__Exercise description__: In full and without deviation, write out the entries that follow.

__Stored entries__:

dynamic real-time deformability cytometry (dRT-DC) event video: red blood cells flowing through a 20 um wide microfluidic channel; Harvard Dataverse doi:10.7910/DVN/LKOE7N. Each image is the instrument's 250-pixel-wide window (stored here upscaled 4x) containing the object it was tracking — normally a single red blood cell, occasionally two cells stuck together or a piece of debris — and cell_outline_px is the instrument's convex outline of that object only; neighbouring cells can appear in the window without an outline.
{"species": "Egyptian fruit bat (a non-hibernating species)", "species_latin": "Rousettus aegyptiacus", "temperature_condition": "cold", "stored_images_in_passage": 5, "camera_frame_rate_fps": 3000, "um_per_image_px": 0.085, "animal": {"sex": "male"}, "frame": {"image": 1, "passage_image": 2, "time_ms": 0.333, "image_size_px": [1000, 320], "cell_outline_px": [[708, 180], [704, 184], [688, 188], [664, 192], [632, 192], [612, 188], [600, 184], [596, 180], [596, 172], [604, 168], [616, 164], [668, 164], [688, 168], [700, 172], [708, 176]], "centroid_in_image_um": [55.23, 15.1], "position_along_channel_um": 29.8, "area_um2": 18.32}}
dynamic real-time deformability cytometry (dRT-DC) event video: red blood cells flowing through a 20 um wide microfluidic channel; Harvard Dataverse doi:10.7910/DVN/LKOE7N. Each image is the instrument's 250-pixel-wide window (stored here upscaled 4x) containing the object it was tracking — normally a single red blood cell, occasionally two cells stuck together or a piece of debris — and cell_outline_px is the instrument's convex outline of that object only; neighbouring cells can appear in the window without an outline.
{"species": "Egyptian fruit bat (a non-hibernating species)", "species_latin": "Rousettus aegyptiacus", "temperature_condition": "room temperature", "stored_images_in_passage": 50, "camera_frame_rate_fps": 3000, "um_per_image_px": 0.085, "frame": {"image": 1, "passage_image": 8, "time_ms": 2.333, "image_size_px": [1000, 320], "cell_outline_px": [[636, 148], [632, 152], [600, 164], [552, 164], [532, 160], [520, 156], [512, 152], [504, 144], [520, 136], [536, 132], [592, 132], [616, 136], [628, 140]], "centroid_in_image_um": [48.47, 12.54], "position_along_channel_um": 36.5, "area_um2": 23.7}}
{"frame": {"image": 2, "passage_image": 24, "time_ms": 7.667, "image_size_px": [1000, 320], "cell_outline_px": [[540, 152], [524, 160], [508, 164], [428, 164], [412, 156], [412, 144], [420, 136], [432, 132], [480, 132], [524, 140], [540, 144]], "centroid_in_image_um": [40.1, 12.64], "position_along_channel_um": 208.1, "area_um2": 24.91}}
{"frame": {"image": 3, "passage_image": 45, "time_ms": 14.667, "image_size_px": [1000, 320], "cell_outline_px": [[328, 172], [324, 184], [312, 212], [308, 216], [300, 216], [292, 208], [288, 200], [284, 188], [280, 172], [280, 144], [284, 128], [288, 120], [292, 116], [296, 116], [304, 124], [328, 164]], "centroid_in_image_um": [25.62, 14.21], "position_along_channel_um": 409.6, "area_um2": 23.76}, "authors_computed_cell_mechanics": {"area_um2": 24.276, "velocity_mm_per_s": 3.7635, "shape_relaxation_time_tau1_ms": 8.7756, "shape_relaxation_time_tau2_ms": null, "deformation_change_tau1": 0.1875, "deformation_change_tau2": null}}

__Task answer__:
dynamic real-time deformability cytometry (dRT-DC) event video: red blood cells flowing through a 20 um wide microfluidic channel; Harvard Dataverse doi:10.7910/DVN/LKOE7N. Each image is the instrument's 250-pixel-wide window (stored here upscaled 4x) containing the object it was tracking — normally a single red blood cell, occasionally two cells stuck together or a piece of debris — and cell_outline_px is the instrument's convex outline of that object only; neighbouring cells can appear in the window without an outline.
{"species": "Egyptian fruit bat (a non-hibernating species)", "species_latin": "Rousettus aegyptiacus", "temperature_condition": "cold", "stored_images_in_passage": 5, "camera_frame_rate_fps": 3000, "um_per_image_px": 0.085, "animal": {"sex": "male"}, "frame": {"image": 1, "passage_image": 2, "time_ms": 0.333, "image_size_px": [1000, 320], "cell_outline_px": [[708, 180], [704, 184], [688, 188], [664, 192], [632, 192], [612, 188], [600, 184], [596, 180], [596, 172], [604, 168], [616, 164], [668, 164], [688, 168], [700, 172], [708, 176]], "centroid_in_image_um": [55.23, 15.1], "position_along_channel_um": 29.8, "area_um2": 18.32}}
dynamic real-time deformability cytometry (dRT-DC) event video: red blood cells flowing through a 20 um wide microfluidic channel; Harvard Dataverse doi:10.7910/DVN/LKOE7N. Each image is the instrument's 250-pixel-wide window (stored here upscaled 4x) containing the object it was tracking — normally a single red blood cell, occasionally two cells stuck together or a piece of debris — and cell_outline_px is the instrument's convex outline of that object only; neighbouring cells can appear in the window without an outline.
{"species": "Egyptian fruit bat (a non-hibernating species)", "species_latin": "Rousettus aegyptiacus", "temperature_condition": "room temperature", "stored_images_in_passage": 50, "camera_frame_rate_fps": 3000, "um_per_image_px": 0.085, "frame": {"image": 1, "passage_image": 8, "time_ms": 2.333, "image_size_px": [1000, 320], "cell_outline_px": [[636, 148], [632, 152], [600, 164], [552, 164], [532, 160], [520, 156], [512, 152], [504, 144], [520, 136], [536, 132], [592, 132], [616, 136], [628, 140]], "centroid_in_image_um": [48.47, 12.54], "position_along_channel_um": 36.5, "area_um2": 23.7}}
{"frame": {"image": 2, "passage_image": 24, "time_ms": 7.667, "image_size_px": [1000, 320], "cell_outline_px": [[540, 152], [524, 160], [508, 164], [428, 164], [412, 156], [412, 144], [420, 136], [432, 132], [480, 132], [524, 140], [540, 144]], "centroid_in_image_um": [40.1, 12.64], "position_along_channel_um": 208.1, "area_um2": 24.91}}
{"frame": {"image": 3, "passage_image": 45, "time_ms": 14.667, "image_size_px": [1000, 320], "cell_outline_px": [[328, 172], [324, 184], [312, 212], [308, 216], [300, 216], [292, 208], [288, 200], [284, 188], [280, 172], [280, 144], [284, 128], [288, 120], [292, 116], [296, 116], [304, 124], [328, 164]], "centroid_in_image_um": [25.62, 14.21], "position_along_channel_um": 409.6, "area_um2": 23.76}, "authors_computed_cell_mechanics": {"area_um2": 24.276, "velocity_mm_per_s": 3.7635, "shape_relaxation_time_tau1_ms": 8.7756, "shape_relaxation_time_tau2_ms": null, "deformation_change_tau1": 0.1875, "deformation_change_tau2": null}}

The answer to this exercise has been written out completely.